I appreciate that I have not blogged very much in 2021. To say this year has been “busy” in the employment bar might be a touch of an understatement. However, it would appear that notwithstanding the paucity of new posts, some of you are still using this blog as a resource.
In Lamontagne v. J.L. Richards & Associates Limited, 2021 ONSC 2133 (CanLII), the Honourable Justice Pierre E. Roger of the Ontario Superior Court sitting at Ottawa referenced me and one of my oft-used phrases to resolve a perennial favourite question of the employment-law bar – “is the termination provision legal?”
The point in issue on the hearing was whether the following contractual provision was dispositive of the applicant’s rights on termination:
PROBATION AND TERMINATION
All new employees on six-months’ probation
Employment may be terminated during the six-month probationary period for any reason. It is understood that you will have no entitlement to common law notice of termination. If, in the circumstances, the Employment Standards Act of Ontario requires notice of termination or pay in lieu of notice, it is understood that the minimum period of notice or pay in lieu of notice specified in the Act will be provided and will constitute your complete entitlement to notice of pay in lieu thereof.
Following the six-month period and a satisfactory performance review, you will be confirmed as a full-time employee of the Company.
Employment may be terminated for cause at any time, without notice.
In the event that employment is terminated for any other reason, it is understood that you will have no entitlement to common law notice of termination. However, you will be provided with notice of termination or pay in lieu thereof and, if applicable, severance pay, both in accordance with the Employment Standards Act of Ontario or any successor legislation. With respect to notice of termination or pay in lieu thereof, it is understood that the minimum period of notice or pay in lieu thereof specified in the Act will be provided and will constitute your complete entitlement to notice or pay in lieu thereof.
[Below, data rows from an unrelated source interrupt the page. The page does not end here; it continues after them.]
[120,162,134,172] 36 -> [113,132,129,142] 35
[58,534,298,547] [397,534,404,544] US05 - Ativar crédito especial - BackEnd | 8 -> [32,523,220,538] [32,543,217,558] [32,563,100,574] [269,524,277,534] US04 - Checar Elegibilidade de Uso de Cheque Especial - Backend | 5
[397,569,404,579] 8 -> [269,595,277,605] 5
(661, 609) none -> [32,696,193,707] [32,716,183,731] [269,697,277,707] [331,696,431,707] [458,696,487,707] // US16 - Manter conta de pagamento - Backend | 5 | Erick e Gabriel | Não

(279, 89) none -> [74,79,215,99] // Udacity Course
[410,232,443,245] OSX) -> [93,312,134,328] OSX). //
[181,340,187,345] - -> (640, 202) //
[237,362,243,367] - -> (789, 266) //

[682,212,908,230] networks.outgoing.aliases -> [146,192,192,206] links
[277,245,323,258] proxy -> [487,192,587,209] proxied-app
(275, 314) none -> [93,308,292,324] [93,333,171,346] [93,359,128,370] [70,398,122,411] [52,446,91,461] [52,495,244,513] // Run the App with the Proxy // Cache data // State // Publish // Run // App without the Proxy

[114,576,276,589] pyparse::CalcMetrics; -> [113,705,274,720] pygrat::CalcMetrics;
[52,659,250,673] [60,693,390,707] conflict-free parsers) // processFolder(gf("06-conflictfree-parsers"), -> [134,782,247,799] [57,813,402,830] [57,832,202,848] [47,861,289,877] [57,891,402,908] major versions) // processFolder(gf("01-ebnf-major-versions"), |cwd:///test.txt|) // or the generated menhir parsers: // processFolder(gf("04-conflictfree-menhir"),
Decision of the Ontario Superior Court
After reviewing a lot of the usual suspects in recent employment law decisions, (for those unfamiliar with the issue, Justice Roger’s decision is a textbook summary of the law in this area) the court resolved that the termination “for cause” provision violated the strictures of the ESA. Frankly no surprise given the ONCA’s decision in Waksdale. Justice Roger went on to find that, because of such finding, the entire termination clause is invalid. And, as a result, the Applicant was entitled to common law notice.
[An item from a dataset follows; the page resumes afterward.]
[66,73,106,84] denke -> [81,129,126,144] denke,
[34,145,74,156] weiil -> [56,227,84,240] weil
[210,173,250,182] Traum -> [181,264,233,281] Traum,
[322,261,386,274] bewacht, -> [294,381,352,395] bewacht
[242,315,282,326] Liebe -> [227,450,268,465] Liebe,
With respect to the issue of whether the failure to expressly reference benefits was fatal to the contractual termination provision, after reviewing the provisions in the leading (and somewhat competing) decisions in Roden, Cook, Wood, Justice Roger wrote:
 In Wood, the Court of Appeal said at para. 57: “[t]he “all inclusive” language in Wood’s termination clause, and its absence in Roden’s termination clause, is what distinguishes the two cases.” Sean P. Bawden, an Ottawa employment lawyer, describes such all inclusive language as a Porky Pig refrain – “that’s all, folks”. Mr. Bawden clarifies that as an employer, your contract can be silent on benefits during a notice period, but it cannot say that the employee does not get anything further beyond notice or payment in lieu thereof. This interpretation seems apparent from Wood. Again, what the employer might have done is irrelevant – the wording is what must be considered.
 As such, the phrase “complete entitlement” in the applicant’s contract is an attempt to contract out of the payment of benefits and bonuses during the period of notice. This distinguishes this case from Roden/Cook and makes it rather similar to Wood. The alternative reading that “complete entitlement” only refers to notice or pay in lieu thereof and that it is simply silent on the question of benefits payment is contradicted by the specific inclusion of severance pay.
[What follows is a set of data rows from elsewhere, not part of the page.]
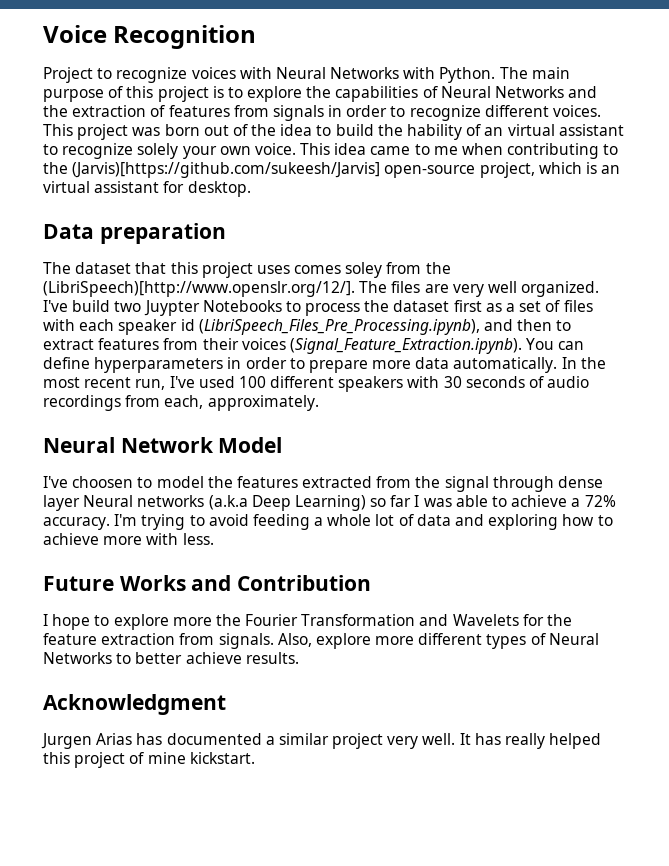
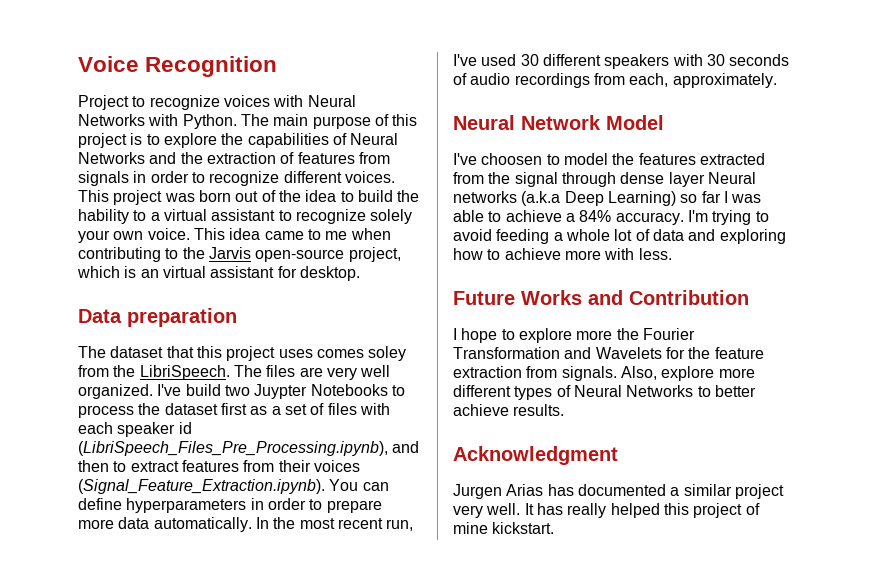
[466,124,504,136] of an -> [133,210,160,221] to a
[72,162,381,178] (Jarvis)[https://github.com/sukeesh/Jarvis] -> [208,247,251,259] Jarvis
[43,281,355,297] (LibriSpeech)[http://www.openslr.org/12/]. -> [139,365,230,380] LibriSpeech.
[238,376,266,388] 100 -> [520,54,539,66] 30
[584,495,616,507] 72% -> [579,210,612,222] 84%

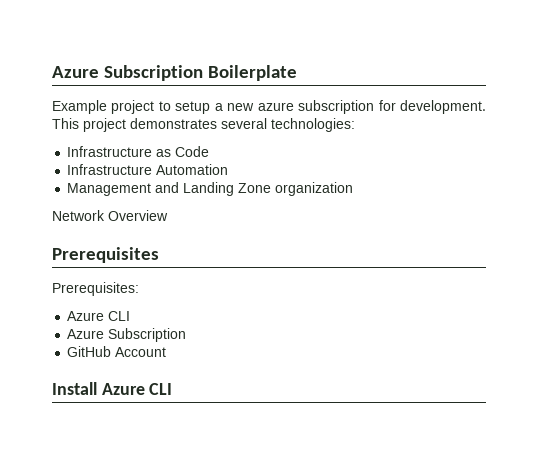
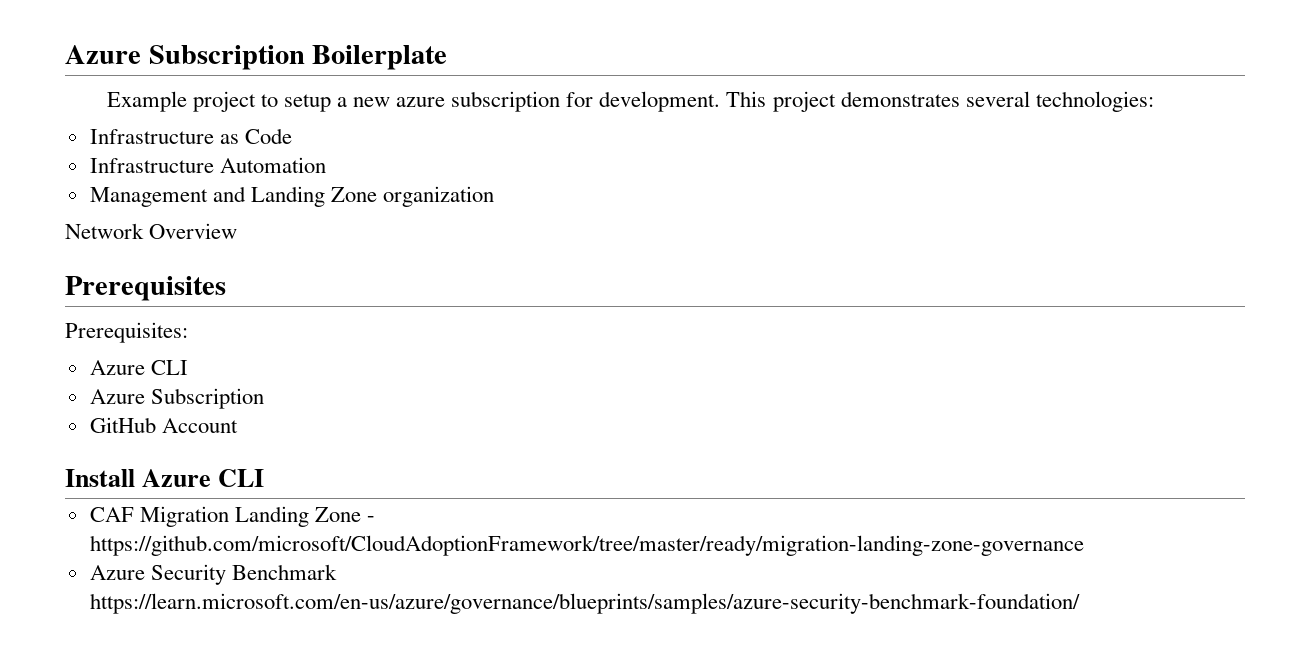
(173, 389) none -> [89,506,376,527] [89,535,1084,556] [89,564,337,585] [89,593,1080,614] // CAF Migration Landing Zone - https://github.com/microsoft/CloudAdoptionFramework/tree/master/ready/migration-landing-zone-governance // Azure Security Benchmark https://learn.microsoft.com/en-us/azure/governance/blueprints/samples/azure-security-benchmark-foundation/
 As the termination clause is illegal and void, the plaintiff is entitled to common law notice damages.
I started this blog in April 2012. I have no way of knowing how many times it has been read, reviewed or considered, but I am grateful for all the positive comments I have received on it from both the bench and the bar. It has carried me to where I am today. So, thank you.
Second, to my knowledge, this is the first time my writing has actually been cited in a judicial decision. And so, while I am absolutely chuffed about that fact, I do have to laugh that, of all the things I have ever written, it’s the Porky Pig reference that makes it into judicial contemplation. More on this issue in a second…
For those wondering, I actually referenced the “Porky Pig Provision” in three separate posts, concerning all of:
- Burton v. Aronovitch McCauley Rollo LLP, 2018 ONSC 3018;
- Nemeth v. Hatch Ltd., 2018 ONCA 7; and
- Wood v. Fred Deeley Imports Ltd., 2017 ONCA 158
I believe it is my post about Wood, Court of Appeal Finally Brings Much Needed Clarity to Issue of Benefits in Contractual Termination Provisions from which Justice Roger quoted. In that post, I wrote:
With respect to Roden, I have often said what Justice Laskin said, one way to potentially ‘save’ an otherwise illegal termination provision is to omit the inclusion of Porky Pig’s oft-cited refrain, ‘that’s all, folks.’
As of authoring this post, I still don’t know who brought the court’s attention to my writing. I don’t know whether it was applicant’s counsel, J.F. Lalonde, or whether it was counsel for the respondent, Alan Riddell and Kyle Van Schie – but what I do know is that all of those names are very familiar ones to me and the Ottawa employment bar.
Knowing whether it was Lalonde, Riddell, Van Schie (or Justice Roger himself) is actually not a purely academic issue. In a post I authored about the case of Burton v. Aronovitch McCauley Rollo LLP, 2018 ONSC 3018, Today’s Tip for Making a Termination Clause Legally Binding: KISS I wrote:
Porky Pig Provisions. It all comes down to Porky Pig Provisions. If anyone ever gets a judge to call them as such in a reported decision, I’ll buy you dinner at a restaurant of your choosing.
While Justice Roger didn’t come right out and call the provision a “Porky Pig Provision,” this is pretty darn close – and if Lalonde or Van Schie send me their factum and I see those words included, then dinner’s on me.
In all seriousness though, I am glad to see the court finally get into the differences between Roden and Wood and really explain what can sometimes make silence golden.
That’s all, folks!
As always, everyone’s situation is different. The above is not intended to be legal advice for any particular situation. It is always prudent to seek professional legal advice before making any decisions with respect to your own case.